Black and white photography has a long-standing tradition of being considered a fine art form within the artistic community. 

Even when the world of photography was inundated with color photography in the 1960s and 1970s or with digital photography today, black and white photography remained the foundation for all photographic artistic production. 

Ansel Adams and his contemporaries created some of the best-known black and white landscape photography in the first half of the 20th century.  Adams belonged to a group of photographers known as Aperture 64, which referred to the aperture at which landscape photographers could achieve the highest depth of field, and thereby create clear, crisp beautiful pictures.

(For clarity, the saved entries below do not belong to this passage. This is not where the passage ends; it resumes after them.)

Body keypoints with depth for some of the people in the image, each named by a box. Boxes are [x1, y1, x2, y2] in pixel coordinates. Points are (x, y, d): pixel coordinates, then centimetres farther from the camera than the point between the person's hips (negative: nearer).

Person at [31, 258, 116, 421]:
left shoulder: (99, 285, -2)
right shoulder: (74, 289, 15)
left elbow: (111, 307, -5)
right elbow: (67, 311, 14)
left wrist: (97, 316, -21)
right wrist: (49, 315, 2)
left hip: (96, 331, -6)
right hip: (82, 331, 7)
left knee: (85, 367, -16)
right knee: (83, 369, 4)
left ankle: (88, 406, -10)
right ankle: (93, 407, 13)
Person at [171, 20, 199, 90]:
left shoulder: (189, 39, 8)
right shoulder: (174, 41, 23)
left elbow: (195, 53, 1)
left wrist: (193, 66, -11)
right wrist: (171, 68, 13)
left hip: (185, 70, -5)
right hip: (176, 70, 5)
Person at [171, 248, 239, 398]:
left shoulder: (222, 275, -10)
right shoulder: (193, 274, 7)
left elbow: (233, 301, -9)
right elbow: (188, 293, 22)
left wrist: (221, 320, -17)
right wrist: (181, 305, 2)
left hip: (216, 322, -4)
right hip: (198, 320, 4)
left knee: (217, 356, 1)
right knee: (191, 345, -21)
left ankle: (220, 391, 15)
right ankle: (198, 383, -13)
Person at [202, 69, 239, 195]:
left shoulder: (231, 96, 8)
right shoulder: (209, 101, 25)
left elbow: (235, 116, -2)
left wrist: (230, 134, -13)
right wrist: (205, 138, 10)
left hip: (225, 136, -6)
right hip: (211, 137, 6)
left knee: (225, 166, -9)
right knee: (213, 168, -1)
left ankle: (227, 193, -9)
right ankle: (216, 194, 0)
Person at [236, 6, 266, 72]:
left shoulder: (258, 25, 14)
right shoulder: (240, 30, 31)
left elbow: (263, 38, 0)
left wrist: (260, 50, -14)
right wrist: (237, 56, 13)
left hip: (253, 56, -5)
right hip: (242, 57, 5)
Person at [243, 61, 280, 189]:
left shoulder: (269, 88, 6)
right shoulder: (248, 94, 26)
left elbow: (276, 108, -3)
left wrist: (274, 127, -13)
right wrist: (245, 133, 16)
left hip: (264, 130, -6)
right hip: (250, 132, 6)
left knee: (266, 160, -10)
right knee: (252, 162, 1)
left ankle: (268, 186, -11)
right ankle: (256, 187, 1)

Imogen Cunningham, Edward Steichen, Edward Weston, Alfred Stieglitz and Paul Strand are other members of Aperture 64. Some argue each photographer produced some of the finest images in black and white photography to date. Today, their museum-housed images are heralded as fine art.

Many lovers and aficionados of black and white photography may be unaware of the practices of this medium 60 to 70 years ago. Instant cameras were not nearly as commercial as they are now; to create notable photography, one had to immerse oneself in the art. 

Back then, black and white films and papers were processed in large bathing trays.  Photographers like Edward Weston acquired an array of sicknesses and anomalies from extended and prolonged exposure to photographic chemicals.

Since then, photographic techniques have more or less changed for the better. Now that art critics have embraced digital photography as an artistic form of media, digital photography can create masterfully clear fine art. 

What is most intriguing about black and white photography is its propensity to traipse the line between fine art and consumer-driven media.  At one point, black and white photography created by 'anonymous' photographs of the late 19th and early 20th centuries served as an anthropological tool. During this time period, photographs visually recorded information about the culture.
 
Even today, anonymous people use photography in a variety of ways for their own pleasure. For example, wedding photography is, and always will be, a lucrative business for professional photographers.  Even though wedding photography serves as a visual record for a newlywed couple, decades from now, the images and photographs produced from a wedding portfolio will probably be regarded as anthropological cornerstones defining current culture.
 
This feat will be more widespread because of digital photography. Digital media probably will outlast analog media and since it finally is less expensive than analog media, a wider audience will embrace black and white photography. 

Black and white photography still is a popular art form. It will continue to embrace all manner of techniques, including wedding or landscape photography done in black and white, digital or analog.